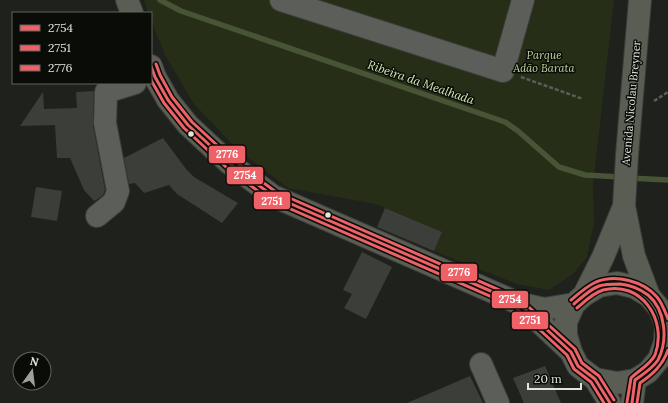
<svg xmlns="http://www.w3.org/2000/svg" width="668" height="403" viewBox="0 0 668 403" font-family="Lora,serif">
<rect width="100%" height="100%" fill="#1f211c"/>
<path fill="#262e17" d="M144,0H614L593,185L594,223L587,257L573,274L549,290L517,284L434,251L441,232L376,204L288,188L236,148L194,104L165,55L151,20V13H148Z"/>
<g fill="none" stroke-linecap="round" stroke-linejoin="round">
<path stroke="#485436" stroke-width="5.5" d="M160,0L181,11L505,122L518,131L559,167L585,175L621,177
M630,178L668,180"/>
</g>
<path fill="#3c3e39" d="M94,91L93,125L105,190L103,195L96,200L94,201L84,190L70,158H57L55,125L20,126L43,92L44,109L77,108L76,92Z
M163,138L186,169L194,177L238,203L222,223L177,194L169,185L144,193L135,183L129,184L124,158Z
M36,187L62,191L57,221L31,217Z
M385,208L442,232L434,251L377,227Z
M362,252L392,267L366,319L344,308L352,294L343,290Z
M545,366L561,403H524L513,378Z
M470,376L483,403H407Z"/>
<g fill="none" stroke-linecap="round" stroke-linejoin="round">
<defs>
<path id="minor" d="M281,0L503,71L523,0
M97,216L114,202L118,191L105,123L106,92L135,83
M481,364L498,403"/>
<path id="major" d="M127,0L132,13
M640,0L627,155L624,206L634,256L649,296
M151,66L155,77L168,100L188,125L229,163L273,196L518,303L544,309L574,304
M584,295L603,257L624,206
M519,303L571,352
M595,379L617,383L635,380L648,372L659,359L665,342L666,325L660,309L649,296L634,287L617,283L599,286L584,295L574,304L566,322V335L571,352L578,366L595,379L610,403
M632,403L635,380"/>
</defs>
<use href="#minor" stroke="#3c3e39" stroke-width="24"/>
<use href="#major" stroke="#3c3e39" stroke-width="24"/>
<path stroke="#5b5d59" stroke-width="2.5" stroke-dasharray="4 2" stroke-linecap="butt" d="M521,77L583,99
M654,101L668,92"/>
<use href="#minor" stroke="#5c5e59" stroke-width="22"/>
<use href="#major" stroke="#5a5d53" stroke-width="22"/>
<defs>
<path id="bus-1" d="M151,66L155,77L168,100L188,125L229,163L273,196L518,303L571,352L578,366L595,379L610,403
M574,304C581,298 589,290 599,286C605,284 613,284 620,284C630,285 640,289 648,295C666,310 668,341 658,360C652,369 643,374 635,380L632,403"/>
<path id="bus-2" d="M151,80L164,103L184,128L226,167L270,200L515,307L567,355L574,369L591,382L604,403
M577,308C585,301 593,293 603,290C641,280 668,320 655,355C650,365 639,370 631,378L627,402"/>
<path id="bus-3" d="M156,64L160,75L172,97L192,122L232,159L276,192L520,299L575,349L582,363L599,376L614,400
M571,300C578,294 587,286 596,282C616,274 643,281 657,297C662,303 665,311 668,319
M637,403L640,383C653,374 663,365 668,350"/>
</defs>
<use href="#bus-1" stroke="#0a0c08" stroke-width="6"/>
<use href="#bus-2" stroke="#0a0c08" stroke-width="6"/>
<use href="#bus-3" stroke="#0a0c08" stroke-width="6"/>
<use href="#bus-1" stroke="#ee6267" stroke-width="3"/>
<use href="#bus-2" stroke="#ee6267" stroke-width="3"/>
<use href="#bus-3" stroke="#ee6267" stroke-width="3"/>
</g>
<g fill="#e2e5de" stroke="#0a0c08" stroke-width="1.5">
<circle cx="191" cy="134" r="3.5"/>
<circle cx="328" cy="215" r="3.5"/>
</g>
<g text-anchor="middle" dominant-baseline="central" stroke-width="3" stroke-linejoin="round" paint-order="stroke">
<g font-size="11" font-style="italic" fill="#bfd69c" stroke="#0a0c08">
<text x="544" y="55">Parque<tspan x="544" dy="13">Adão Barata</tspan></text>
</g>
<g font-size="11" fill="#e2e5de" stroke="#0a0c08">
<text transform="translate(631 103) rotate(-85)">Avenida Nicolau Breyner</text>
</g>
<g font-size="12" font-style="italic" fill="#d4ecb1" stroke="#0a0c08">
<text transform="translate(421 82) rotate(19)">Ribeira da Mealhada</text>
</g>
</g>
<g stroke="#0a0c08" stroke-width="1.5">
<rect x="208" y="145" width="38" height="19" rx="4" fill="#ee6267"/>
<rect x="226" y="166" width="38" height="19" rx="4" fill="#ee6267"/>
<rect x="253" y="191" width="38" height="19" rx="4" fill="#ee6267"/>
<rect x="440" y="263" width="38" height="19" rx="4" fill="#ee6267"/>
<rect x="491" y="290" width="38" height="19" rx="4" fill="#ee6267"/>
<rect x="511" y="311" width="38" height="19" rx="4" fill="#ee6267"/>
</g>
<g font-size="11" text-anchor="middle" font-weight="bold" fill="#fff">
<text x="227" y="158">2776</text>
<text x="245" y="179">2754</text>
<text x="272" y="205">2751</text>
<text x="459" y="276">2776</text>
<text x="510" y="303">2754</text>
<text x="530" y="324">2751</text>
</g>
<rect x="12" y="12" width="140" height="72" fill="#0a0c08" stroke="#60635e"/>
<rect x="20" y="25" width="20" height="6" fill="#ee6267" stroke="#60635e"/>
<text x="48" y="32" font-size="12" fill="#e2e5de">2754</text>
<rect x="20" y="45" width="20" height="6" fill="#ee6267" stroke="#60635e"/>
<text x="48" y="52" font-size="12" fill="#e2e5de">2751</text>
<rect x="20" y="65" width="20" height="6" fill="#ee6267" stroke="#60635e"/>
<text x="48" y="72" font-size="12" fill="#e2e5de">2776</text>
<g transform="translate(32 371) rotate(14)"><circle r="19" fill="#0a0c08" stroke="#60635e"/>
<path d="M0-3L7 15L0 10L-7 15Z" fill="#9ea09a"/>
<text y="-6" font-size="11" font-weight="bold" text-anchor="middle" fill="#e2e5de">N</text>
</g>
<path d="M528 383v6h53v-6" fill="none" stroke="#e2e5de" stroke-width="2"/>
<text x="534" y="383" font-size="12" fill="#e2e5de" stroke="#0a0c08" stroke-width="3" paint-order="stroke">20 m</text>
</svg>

* * *

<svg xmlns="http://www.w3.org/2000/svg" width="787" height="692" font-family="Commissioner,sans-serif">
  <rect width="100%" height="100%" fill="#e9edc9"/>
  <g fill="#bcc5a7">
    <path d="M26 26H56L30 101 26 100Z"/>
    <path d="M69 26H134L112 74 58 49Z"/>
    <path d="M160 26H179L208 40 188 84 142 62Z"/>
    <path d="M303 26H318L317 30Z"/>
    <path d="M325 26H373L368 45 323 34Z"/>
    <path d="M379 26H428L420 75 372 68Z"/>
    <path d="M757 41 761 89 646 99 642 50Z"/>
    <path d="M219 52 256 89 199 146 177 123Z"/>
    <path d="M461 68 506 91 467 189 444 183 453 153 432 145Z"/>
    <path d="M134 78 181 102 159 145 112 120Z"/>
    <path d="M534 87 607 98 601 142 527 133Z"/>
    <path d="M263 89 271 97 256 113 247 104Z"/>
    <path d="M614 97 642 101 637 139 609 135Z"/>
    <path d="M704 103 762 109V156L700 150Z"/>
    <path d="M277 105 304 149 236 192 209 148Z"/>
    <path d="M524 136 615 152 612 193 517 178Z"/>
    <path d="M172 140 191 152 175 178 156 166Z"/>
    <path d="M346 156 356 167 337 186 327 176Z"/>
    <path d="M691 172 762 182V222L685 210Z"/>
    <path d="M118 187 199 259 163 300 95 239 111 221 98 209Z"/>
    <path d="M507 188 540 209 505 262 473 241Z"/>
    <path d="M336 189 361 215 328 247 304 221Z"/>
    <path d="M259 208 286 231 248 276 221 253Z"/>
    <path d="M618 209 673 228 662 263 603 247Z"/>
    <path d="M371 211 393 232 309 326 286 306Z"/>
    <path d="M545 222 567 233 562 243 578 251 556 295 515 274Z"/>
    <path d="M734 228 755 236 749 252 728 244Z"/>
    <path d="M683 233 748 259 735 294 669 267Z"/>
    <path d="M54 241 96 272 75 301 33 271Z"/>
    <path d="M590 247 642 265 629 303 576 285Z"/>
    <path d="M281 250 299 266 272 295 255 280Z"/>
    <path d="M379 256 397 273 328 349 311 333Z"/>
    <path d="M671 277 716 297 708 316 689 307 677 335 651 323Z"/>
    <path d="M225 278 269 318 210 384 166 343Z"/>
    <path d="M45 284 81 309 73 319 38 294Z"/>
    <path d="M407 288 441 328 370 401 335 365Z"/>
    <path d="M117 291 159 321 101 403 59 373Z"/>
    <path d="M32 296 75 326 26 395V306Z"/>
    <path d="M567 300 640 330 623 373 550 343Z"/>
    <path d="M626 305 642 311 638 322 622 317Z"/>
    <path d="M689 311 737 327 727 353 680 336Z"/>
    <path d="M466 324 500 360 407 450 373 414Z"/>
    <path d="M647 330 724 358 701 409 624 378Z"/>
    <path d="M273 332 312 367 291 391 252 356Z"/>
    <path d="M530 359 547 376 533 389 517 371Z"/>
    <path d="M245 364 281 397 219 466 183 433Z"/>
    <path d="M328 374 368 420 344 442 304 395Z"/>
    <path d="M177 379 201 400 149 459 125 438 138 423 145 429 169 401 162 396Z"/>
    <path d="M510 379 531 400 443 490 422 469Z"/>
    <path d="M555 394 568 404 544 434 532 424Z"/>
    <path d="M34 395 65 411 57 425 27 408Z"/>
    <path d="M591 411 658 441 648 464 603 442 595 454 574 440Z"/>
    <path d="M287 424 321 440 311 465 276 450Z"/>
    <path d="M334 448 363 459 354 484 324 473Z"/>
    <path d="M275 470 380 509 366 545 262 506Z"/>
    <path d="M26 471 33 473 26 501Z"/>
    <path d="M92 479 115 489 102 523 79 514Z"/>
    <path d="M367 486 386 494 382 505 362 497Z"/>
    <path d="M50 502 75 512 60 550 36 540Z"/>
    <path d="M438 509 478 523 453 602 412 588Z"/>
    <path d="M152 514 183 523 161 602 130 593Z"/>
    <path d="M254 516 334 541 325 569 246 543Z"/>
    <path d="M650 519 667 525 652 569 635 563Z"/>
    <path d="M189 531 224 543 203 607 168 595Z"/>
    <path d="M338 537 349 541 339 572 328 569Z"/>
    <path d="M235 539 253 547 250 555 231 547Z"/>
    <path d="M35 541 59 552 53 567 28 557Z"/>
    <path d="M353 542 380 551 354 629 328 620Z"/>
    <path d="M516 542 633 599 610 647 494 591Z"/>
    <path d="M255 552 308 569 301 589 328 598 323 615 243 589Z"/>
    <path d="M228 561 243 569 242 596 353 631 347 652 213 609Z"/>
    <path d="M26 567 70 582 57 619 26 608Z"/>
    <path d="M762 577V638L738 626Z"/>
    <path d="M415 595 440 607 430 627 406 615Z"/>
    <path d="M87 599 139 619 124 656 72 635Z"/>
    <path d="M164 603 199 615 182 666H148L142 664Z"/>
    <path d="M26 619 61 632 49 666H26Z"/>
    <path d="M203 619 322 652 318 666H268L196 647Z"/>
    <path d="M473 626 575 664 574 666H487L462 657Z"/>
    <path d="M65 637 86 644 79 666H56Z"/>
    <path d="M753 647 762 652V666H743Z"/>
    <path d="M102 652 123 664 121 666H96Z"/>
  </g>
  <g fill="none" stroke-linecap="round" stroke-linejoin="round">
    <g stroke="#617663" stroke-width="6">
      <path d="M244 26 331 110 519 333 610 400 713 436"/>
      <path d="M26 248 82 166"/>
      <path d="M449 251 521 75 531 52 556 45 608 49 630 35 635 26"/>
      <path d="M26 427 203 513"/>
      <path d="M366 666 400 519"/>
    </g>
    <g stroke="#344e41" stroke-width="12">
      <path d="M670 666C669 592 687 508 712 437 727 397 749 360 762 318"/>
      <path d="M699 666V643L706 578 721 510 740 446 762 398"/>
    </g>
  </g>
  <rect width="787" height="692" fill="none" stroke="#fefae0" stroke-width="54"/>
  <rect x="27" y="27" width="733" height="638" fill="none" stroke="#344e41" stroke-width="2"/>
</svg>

--

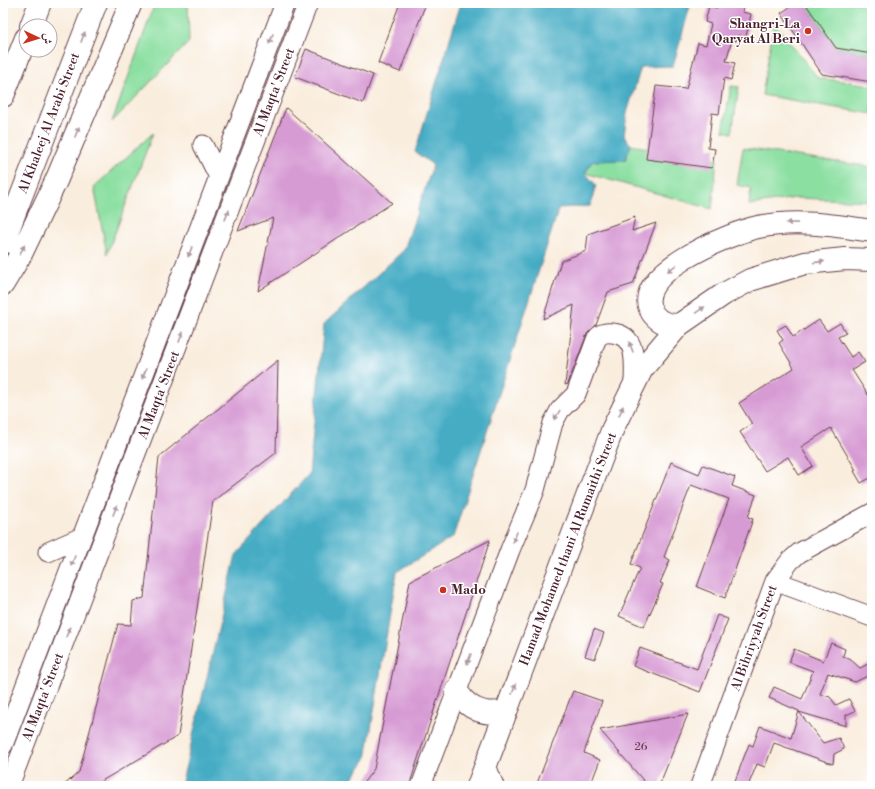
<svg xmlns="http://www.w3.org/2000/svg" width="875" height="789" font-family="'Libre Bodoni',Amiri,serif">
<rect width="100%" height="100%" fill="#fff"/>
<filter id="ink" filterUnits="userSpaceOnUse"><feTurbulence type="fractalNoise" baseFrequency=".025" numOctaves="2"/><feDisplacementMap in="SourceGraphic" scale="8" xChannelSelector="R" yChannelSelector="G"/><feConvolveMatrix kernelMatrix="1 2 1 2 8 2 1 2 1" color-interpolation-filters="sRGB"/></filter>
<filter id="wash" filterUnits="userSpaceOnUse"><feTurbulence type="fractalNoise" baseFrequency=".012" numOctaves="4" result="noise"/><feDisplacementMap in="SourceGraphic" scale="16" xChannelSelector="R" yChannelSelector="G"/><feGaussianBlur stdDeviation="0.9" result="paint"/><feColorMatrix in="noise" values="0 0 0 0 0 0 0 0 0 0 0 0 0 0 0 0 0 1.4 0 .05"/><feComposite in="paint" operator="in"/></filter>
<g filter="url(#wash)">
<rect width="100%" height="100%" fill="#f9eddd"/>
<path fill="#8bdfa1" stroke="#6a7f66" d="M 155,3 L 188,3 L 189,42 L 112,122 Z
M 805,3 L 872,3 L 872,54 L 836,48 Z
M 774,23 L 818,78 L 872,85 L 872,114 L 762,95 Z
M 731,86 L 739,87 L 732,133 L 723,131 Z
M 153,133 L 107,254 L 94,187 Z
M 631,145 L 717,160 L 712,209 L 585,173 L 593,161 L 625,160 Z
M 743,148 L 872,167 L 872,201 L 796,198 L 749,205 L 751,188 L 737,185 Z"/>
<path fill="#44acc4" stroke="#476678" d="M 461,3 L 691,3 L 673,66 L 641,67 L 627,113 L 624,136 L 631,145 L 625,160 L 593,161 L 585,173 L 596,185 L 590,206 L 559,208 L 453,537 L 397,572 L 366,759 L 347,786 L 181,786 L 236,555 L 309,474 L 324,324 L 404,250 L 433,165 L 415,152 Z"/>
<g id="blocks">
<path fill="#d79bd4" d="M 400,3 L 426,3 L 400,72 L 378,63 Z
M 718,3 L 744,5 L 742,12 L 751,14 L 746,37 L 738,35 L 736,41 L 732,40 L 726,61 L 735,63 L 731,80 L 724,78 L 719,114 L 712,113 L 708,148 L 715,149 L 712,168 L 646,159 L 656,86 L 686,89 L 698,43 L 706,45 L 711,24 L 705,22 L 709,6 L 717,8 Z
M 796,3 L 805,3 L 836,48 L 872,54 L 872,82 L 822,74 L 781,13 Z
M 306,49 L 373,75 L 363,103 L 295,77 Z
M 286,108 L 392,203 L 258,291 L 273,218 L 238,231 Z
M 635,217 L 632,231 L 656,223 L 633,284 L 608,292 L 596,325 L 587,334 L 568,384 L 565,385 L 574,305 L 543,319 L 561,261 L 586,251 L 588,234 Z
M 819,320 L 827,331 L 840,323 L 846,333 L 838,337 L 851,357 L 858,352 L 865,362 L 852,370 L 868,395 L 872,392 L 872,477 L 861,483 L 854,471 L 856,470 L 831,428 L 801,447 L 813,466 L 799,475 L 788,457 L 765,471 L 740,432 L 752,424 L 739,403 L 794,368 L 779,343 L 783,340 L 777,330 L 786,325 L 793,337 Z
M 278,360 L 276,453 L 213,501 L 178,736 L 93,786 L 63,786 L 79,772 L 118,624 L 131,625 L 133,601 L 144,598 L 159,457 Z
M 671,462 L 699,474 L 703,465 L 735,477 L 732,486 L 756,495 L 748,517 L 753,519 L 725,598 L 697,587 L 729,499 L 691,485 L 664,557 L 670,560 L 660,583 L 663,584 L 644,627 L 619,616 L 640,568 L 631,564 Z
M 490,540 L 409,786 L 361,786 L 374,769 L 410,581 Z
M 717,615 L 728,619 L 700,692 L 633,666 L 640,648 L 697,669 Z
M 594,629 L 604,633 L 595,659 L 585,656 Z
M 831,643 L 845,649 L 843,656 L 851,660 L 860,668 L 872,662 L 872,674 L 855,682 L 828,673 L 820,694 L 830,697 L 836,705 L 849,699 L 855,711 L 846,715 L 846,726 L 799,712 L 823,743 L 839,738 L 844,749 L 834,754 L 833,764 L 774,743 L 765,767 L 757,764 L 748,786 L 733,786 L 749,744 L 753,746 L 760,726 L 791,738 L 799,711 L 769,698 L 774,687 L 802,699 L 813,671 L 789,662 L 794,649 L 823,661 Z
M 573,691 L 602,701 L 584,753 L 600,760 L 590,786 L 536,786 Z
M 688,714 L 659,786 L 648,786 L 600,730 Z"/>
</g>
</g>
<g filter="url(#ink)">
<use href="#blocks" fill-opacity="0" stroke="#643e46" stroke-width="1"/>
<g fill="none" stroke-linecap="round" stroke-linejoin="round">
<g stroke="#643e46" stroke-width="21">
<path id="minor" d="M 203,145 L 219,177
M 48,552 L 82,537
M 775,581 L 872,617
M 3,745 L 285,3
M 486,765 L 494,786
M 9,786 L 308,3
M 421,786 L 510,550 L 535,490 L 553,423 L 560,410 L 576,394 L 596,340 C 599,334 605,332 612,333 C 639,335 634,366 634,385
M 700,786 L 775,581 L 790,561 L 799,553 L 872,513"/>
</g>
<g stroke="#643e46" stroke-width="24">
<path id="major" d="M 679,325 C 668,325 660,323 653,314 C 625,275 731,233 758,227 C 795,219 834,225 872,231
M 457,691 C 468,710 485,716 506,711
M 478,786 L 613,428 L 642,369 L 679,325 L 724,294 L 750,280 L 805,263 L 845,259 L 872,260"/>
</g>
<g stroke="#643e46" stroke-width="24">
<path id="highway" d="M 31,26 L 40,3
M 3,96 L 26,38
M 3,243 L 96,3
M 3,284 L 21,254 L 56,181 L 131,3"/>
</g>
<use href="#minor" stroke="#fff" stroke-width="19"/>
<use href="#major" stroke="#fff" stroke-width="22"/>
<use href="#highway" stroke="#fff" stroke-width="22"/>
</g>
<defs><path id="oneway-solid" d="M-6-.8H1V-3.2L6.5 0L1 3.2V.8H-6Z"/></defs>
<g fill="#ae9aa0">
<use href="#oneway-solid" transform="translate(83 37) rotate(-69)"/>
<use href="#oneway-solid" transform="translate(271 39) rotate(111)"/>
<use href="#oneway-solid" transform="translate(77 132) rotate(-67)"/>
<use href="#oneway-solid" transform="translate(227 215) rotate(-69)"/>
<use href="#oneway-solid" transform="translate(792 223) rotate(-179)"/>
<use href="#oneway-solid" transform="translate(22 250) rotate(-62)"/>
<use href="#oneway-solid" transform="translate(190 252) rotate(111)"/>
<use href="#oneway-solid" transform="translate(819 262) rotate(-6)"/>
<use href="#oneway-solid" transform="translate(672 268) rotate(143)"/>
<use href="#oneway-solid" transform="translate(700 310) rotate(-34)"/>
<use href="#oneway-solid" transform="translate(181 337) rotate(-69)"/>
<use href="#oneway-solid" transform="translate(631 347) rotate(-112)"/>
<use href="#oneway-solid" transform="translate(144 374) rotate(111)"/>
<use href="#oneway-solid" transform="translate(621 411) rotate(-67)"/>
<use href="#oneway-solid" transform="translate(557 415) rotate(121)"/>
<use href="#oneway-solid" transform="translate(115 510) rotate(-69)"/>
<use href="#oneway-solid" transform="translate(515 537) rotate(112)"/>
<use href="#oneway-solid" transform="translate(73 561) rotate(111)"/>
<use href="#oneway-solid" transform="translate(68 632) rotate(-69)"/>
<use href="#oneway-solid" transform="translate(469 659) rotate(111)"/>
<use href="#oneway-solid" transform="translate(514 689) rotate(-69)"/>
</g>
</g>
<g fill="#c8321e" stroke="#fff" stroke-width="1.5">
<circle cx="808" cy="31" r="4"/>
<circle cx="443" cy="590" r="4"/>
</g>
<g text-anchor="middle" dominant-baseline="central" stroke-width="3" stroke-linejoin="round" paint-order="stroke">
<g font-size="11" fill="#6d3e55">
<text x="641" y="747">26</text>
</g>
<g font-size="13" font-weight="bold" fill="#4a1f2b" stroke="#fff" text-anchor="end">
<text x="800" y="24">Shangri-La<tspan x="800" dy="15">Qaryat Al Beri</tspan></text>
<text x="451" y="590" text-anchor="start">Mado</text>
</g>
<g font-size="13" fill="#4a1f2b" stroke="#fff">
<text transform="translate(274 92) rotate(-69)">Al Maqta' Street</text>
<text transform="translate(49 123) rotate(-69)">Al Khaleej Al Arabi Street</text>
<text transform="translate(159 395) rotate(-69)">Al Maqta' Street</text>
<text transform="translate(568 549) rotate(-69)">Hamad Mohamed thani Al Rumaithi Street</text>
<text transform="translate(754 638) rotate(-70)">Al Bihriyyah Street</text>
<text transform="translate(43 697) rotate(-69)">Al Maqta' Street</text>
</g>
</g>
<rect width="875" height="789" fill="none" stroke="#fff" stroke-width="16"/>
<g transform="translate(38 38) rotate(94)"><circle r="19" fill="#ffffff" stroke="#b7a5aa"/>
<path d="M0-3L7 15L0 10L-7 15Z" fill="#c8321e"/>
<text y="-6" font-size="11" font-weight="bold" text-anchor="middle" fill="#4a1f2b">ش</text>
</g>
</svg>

- **DESCRIPTION OF THE TASK**
Please work out how many lines in the records hold the string "filterUnits", and give only the number.

- **ANSWER FOR THIS EXERCISE**
2